(Records from a data collection)

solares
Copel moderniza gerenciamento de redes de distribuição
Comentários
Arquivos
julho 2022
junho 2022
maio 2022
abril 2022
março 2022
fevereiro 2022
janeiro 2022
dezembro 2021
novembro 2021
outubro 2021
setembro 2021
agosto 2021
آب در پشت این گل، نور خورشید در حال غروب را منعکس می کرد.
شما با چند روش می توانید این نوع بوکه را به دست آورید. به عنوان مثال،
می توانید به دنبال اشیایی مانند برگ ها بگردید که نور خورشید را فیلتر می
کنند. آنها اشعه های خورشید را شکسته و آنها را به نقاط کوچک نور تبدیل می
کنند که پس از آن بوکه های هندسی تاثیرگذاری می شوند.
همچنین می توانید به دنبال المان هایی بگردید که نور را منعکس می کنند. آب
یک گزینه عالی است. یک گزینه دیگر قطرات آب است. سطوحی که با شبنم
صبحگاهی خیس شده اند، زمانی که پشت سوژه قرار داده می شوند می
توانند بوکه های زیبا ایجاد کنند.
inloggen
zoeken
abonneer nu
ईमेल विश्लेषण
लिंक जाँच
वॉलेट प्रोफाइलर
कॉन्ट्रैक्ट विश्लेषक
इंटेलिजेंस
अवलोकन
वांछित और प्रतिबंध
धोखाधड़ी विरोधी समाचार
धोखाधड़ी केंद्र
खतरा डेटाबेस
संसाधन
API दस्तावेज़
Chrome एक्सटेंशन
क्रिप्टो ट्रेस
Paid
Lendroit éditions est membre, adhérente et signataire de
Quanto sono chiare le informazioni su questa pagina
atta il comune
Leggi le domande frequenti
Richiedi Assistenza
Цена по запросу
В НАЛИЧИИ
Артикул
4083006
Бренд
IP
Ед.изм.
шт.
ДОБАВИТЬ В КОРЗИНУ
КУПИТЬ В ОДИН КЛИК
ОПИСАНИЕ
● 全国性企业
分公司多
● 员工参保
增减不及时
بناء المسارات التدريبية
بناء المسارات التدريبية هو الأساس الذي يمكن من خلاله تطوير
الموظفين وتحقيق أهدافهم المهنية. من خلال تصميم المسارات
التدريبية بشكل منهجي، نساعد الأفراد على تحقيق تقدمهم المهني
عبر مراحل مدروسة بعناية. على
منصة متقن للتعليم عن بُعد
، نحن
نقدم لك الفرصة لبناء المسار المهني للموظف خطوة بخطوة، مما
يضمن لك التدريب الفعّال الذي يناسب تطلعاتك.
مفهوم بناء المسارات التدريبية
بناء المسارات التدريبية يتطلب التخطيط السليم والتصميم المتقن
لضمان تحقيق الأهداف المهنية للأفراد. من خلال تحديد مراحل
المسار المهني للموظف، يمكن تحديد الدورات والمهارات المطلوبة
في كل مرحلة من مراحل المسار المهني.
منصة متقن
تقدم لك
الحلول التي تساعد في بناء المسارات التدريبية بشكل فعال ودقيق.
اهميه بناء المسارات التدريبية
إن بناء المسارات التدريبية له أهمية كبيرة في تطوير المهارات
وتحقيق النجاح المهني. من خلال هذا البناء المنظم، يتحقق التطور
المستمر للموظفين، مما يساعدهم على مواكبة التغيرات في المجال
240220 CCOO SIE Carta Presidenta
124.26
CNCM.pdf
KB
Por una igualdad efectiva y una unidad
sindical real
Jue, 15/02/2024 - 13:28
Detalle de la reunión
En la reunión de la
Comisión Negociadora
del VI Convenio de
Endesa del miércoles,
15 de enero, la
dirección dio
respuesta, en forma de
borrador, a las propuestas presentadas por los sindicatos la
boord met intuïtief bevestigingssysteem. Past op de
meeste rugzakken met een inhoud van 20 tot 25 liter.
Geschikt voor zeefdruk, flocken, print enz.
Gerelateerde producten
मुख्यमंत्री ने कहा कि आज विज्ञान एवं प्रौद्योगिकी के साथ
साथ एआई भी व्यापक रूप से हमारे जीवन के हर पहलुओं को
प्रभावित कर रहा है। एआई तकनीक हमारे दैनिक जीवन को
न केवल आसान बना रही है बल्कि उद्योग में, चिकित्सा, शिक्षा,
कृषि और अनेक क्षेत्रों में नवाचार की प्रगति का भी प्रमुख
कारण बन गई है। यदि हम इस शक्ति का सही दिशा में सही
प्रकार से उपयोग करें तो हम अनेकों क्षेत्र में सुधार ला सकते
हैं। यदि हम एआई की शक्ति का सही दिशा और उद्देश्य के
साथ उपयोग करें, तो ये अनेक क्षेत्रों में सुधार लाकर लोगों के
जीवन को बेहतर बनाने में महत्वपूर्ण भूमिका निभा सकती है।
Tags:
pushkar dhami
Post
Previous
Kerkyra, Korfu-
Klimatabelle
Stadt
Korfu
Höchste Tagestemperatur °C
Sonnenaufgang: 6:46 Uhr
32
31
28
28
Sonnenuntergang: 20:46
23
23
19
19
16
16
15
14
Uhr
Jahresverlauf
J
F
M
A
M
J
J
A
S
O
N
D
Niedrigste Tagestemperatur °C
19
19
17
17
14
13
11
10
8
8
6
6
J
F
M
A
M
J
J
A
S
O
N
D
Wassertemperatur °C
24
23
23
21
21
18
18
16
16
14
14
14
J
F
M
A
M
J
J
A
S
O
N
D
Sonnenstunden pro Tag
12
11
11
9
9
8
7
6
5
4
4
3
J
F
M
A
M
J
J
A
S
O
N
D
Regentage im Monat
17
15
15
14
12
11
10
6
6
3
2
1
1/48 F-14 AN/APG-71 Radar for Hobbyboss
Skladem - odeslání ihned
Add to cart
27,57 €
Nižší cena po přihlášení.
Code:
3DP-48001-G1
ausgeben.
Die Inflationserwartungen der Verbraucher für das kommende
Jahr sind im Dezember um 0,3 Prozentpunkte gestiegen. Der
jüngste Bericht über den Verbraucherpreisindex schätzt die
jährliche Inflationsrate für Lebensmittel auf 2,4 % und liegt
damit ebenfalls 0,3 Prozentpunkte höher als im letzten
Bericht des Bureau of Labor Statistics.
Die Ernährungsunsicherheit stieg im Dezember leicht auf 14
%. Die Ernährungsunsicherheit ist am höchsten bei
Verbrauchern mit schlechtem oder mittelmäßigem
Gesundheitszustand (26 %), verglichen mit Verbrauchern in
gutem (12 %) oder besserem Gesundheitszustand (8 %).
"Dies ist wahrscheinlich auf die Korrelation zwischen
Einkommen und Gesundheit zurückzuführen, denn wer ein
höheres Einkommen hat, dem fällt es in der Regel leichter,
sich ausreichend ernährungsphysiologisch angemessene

# [JOB]
Each line above that contains the word "يمكن" should be returned.

# [WRITTEN RESPONSE]
بناء المسارات التدريبية هو الأساس الذي يمكن من خلاله تطوير
المسار المهني للموظف، يمكن تحديد الدورات والمهارات المطلوبة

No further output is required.